The UK government is one of the most vociferous critics of the EC draft data protection Regulation which aims to create a new harmonised European data protection framework. However it is certainly not the only government, nor the only regulatory authority to suggest that some of the key proposals in the regulation are either overly prescriptive or simply unworkable.
One of the most controversial proposals is the ‘right to be forgotten’. This gives internet users the right to request deletion of their online personal data in some circumstances. They can request deletion when the data is no longer necessary in relation to the purposes for which it was collected or simply when the data internet users withdraw their consent or objects to their data being stored. On the surface this seems like a promising step forward in protecting personal data. However, in reality, wide exceptions to this right are provided to protect freedom of expression, public interest and public health. For example data will be exempt from this provision if it is collected for historical, statistical or research purposes.
This leads to genuine concerns that the regulation will end up as nothing more than a ‘right to be frustrated’. Internet users will discover that the scope of carve-outs means that the ‘right to be forgotten’ offers shallow promises. Additionally, even where the right can be upheld, it will cause serious issues for online businesses. These organisations will find themselves trying to take down data that has been onwards published by third parties over whom they have no control.
The provisions are onerous, and potentially unworkable for online businesses which may have to trawl through records both in electronic form and hard copy, searching for and deleting references. It is difficult to see how ISPs, hosting platforms and social media networks, in particular, will be able to comply. In addition, it is unclear as to how the exceptions to the right would apply. How are organisations to assess whether or not they fall within one?
The right to be forgotten is so contentious that the UK government was reported to have requested an opt-out. The Ministry of Justice said: “the UK does not support the right to be forgotten as proposed by the European Commission. The title raises unrealistic and unfair expectations [for internet users]. We are also concerned about potentially impossible requirements for [businesses] to manage third-party erasure”.
The right to be forgotten is by no means the only proposal in the regulation which has been deemed overly prescriptive or unworkable. While it attracts fewer headlines, the current prescriptive requirements for reporting data protection security breaches could be of even greater concern for UK businesses.
As currently drafted, the measure gives organisations just 24 hours to report a security breach to the relevant supervisory authority. In addition, customers must be notified of any breach liable to have an adverse effect unless the data business can demonstrate that it has taken suitable steps to protect the leaked data.
The problems here are obvious: there is no exception for breaches of a relatively trivial nature. This mean businesses will have to notify the relevant data protection authority (DPA) each time there is a security breach. If this happens, the DPAs will be inundated with notifications which they will quite simply not be able to deal with. This over reporting could, ultimately result in ‘breach fatigue’ where business and public alike become de-sensitised to the very real risks of data breach.
It is also virtually inconceivable that businesses and DPAs will be able to cooperate to deal with informing customers of breaches within the given time frames. Even the EU appears to have acknowledged that the time frames specified are unfeasible and it is probable that they will be relaxed in the next draft.
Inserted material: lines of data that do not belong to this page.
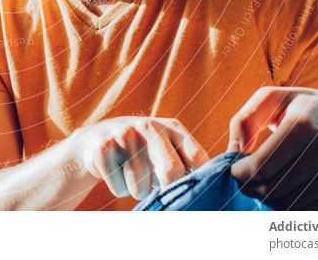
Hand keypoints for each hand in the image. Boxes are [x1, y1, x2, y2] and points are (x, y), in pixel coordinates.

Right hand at [73, 116, 209, 199]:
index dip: (197, 180)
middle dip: (166, 189)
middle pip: (171, 173)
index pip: (197, 159)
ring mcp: (124, 135)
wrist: (98, 139)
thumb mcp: (169, 147)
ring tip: (133, 173)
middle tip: (158, 186)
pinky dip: (119, 189)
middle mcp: (149, 126)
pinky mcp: (103, 149)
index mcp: (173, 127)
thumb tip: (218, 185)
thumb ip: (191, 162)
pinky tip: (116, 172)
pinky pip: (120, 189)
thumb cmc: (144, 151)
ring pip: (141, 187)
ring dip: (139, 190)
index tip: (193, 192)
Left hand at [228, 87, 317, 209]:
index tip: (234, 170)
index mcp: (302, 124)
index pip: (261, 167)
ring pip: (289, 203)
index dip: (240, 174)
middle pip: (272, 189)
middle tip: (245, 180)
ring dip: (268, 198)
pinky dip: (290, 204)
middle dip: (250, 188)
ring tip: (265, 183)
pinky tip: (286, 189)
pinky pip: (308, 210)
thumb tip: (230, 152)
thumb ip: (244, 121)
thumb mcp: (274, 99)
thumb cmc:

The UK’s Information Commissioner (ICO) has repeatedly criticised the draft data protection Regulation for being overly prescriptive and concentrating too much on processes rather than outcome.
Both businesses and NRAs will be subject to increased administrative obligations which will lead to increased costs. The UK government has estimated that far from saving money, the annual net cost to the UK alone of implementing the regulation will be between £100 million and £360 million per year with SMEs bearing the brunt of this.
The House of Commons Justice Committee also expects the ICO to face a funding shortfall of around £40 million on the introduction of the Regulation. In the current economy, financial demands of this nature may very well render many of the proposed reforms unworkable at the most basic level.
Sally Annereau is a data protection analyst and Debbie Haywood is a professional support lawyer and Taylor Wessing, a law firm which specialises in IT issues.